「宇宙の年齢を20歳相当だと仮定すると、俺らは生後0.05秒くらいなんだよ」

「…へー…」

「興味なさそうだね」



閻魔先生の言うことは脈絡がない上に難しい。万年赤点の私には到底理解ができないのだ。だから聞いていても、なんと答えたらいいのか分からない。ただ、宇宙の話をしているときの閻魔先生は、とっても楽しそうだ。



「宇宙と比べたら人間が生きてるのなんて、一瞬なんだなーって思うと切ないよね」

「その一瞬が、私にとってはとっても苦痛ですけどね」

「まぁまぁ、そんなこと言わないでよ」



宇宙ってすごいよね、先生は何だかよく分からない模型をいじりながら言った。先生の話は難しいんですよ、口を尖らせながら言うと、そうかなあ、と先生は首を傾げた。
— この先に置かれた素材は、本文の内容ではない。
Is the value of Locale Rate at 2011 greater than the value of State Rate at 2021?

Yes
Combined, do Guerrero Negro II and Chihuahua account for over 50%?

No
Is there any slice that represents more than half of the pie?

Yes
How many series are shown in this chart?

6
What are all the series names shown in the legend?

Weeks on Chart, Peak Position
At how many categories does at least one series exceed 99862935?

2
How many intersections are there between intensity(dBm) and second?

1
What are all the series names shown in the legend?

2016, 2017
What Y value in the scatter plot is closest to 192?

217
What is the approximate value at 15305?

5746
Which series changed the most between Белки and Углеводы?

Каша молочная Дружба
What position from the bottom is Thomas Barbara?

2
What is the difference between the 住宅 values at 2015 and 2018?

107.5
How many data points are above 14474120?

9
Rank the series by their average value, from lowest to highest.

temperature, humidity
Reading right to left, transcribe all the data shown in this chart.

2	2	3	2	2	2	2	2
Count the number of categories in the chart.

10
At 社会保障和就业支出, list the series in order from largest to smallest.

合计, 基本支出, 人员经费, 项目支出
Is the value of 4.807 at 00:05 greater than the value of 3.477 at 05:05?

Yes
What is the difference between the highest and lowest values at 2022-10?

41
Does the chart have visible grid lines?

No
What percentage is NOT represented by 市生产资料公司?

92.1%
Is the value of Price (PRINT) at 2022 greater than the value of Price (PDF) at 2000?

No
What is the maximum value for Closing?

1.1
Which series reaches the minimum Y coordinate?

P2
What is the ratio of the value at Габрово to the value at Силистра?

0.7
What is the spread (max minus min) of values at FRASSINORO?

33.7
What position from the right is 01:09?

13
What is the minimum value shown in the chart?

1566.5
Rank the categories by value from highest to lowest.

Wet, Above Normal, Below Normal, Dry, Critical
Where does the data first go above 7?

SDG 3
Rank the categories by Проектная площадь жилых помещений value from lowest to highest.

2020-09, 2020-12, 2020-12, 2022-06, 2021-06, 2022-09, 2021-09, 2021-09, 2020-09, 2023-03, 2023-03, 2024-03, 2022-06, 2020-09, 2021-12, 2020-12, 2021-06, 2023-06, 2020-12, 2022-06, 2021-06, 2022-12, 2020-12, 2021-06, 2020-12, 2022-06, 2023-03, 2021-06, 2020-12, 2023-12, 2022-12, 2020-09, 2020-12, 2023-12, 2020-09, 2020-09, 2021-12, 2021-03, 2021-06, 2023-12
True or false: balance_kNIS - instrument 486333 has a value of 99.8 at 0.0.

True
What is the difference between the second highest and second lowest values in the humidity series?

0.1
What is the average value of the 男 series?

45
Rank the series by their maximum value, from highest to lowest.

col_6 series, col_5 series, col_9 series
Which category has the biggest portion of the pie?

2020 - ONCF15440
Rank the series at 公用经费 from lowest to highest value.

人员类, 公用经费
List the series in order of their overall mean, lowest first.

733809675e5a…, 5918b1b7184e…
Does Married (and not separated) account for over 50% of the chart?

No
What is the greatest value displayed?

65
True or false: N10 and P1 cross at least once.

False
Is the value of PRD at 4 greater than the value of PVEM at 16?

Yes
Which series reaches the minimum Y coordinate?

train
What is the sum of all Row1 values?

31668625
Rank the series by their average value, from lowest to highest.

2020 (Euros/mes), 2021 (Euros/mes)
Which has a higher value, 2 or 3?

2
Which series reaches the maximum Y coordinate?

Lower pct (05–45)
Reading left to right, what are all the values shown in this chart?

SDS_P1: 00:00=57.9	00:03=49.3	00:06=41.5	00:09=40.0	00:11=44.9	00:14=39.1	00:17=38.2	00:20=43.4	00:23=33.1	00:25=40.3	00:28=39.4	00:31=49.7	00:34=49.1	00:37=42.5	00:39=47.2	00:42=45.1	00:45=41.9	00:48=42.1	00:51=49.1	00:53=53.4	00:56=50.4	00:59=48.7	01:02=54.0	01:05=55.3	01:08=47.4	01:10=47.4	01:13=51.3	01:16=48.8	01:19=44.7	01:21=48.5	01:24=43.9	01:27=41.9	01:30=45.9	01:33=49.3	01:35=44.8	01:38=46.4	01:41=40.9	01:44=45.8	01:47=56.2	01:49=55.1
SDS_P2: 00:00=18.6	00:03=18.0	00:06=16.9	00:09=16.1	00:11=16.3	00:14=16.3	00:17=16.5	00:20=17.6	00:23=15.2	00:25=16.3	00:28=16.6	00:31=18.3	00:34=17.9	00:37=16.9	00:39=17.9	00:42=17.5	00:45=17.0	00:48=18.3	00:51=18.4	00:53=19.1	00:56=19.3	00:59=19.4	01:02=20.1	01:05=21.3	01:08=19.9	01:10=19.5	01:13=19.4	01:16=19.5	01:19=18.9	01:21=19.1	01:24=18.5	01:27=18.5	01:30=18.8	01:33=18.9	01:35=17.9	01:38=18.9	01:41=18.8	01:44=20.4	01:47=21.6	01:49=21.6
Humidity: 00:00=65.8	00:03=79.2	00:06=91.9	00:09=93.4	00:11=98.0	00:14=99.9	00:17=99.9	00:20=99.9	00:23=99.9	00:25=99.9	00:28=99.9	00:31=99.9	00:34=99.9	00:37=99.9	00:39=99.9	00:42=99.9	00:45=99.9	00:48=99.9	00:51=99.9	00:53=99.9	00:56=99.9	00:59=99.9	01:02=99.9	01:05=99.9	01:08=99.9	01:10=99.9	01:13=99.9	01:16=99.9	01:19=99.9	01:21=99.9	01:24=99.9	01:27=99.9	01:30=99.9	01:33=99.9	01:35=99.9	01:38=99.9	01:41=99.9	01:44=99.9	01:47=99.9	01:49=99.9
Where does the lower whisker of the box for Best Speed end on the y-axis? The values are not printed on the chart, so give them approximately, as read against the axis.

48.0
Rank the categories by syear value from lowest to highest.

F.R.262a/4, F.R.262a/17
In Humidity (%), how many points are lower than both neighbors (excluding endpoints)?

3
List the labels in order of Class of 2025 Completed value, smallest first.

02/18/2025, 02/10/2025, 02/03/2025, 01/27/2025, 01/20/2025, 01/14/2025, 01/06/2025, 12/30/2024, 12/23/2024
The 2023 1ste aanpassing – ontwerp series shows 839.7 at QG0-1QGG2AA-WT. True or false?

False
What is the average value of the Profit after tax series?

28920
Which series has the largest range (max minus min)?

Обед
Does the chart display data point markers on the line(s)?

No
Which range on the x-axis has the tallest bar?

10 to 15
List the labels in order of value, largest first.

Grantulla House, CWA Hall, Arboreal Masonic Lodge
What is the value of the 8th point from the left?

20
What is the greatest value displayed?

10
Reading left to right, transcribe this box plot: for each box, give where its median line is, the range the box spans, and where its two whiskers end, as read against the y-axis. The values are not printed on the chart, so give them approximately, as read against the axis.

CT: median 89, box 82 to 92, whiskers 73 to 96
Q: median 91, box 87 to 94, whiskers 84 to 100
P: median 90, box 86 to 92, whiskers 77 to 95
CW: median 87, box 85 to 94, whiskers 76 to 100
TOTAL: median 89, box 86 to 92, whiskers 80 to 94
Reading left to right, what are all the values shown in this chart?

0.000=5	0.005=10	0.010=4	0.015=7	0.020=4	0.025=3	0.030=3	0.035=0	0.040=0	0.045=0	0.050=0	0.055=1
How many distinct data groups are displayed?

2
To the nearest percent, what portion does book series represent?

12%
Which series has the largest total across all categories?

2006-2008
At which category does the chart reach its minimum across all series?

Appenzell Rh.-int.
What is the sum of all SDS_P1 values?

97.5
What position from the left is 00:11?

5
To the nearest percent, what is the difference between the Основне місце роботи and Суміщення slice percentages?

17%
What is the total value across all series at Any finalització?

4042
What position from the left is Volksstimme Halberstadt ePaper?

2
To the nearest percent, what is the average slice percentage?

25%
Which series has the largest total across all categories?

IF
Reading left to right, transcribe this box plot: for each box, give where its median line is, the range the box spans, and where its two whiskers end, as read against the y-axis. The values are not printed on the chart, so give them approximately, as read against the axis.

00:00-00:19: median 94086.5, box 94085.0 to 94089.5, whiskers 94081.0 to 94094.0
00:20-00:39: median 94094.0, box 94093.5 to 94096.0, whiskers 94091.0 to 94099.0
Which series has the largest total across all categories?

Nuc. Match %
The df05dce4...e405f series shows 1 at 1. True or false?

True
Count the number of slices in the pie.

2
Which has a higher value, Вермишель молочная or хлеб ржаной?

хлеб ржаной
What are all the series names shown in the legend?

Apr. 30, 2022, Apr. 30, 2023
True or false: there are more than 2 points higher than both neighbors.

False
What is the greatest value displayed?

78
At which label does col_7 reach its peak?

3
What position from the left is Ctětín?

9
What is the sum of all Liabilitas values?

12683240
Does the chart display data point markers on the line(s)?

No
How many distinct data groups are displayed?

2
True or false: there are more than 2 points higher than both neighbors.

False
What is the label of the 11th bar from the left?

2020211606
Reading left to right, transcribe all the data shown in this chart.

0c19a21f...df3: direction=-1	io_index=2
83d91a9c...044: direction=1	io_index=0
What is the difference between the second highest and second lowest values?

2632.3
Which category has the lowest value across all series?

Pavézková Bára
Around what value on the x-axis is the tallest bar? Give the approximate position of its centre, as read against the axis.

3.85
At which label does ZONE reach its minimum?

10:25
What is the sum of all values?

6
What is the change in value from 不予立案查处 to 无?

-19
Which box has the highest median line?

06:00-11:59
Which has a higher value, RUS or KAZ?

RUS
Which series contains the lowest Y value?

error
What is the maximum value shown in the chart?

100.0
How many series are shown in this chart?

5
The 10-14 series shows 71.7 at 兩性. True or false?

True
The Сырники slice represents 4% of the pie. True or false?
私は宇宙にそんな興味も無いし、これといって惹かれるものも無い。というか、難しい事はあんまり考えたくないのだ。私の頭はそんなに容量がないから、いっぺんに詰め込むと破裂すると思う(いや、実際はしないけど)。



「名前ちゃんはもーちょっと他に興味関心を持つべきだよね」

「えー…」

「一瞬でも、大事な人生じゃない」



にっこりと効果音が付きそうなくらいの笑顔で(ちょっと気持ち悪い)、閻魔先生は笑った。なかなかまとめ終わらないノートは明日提出にしてもらえたので、月が綺麗に輝く空を見上げながら家に帰った(途中で通行人にぶつかりそうになった)。家に帰ってから少しだけ宇宙の事を調べて先生に報告したら、先生は心底嬉しそうに笑った。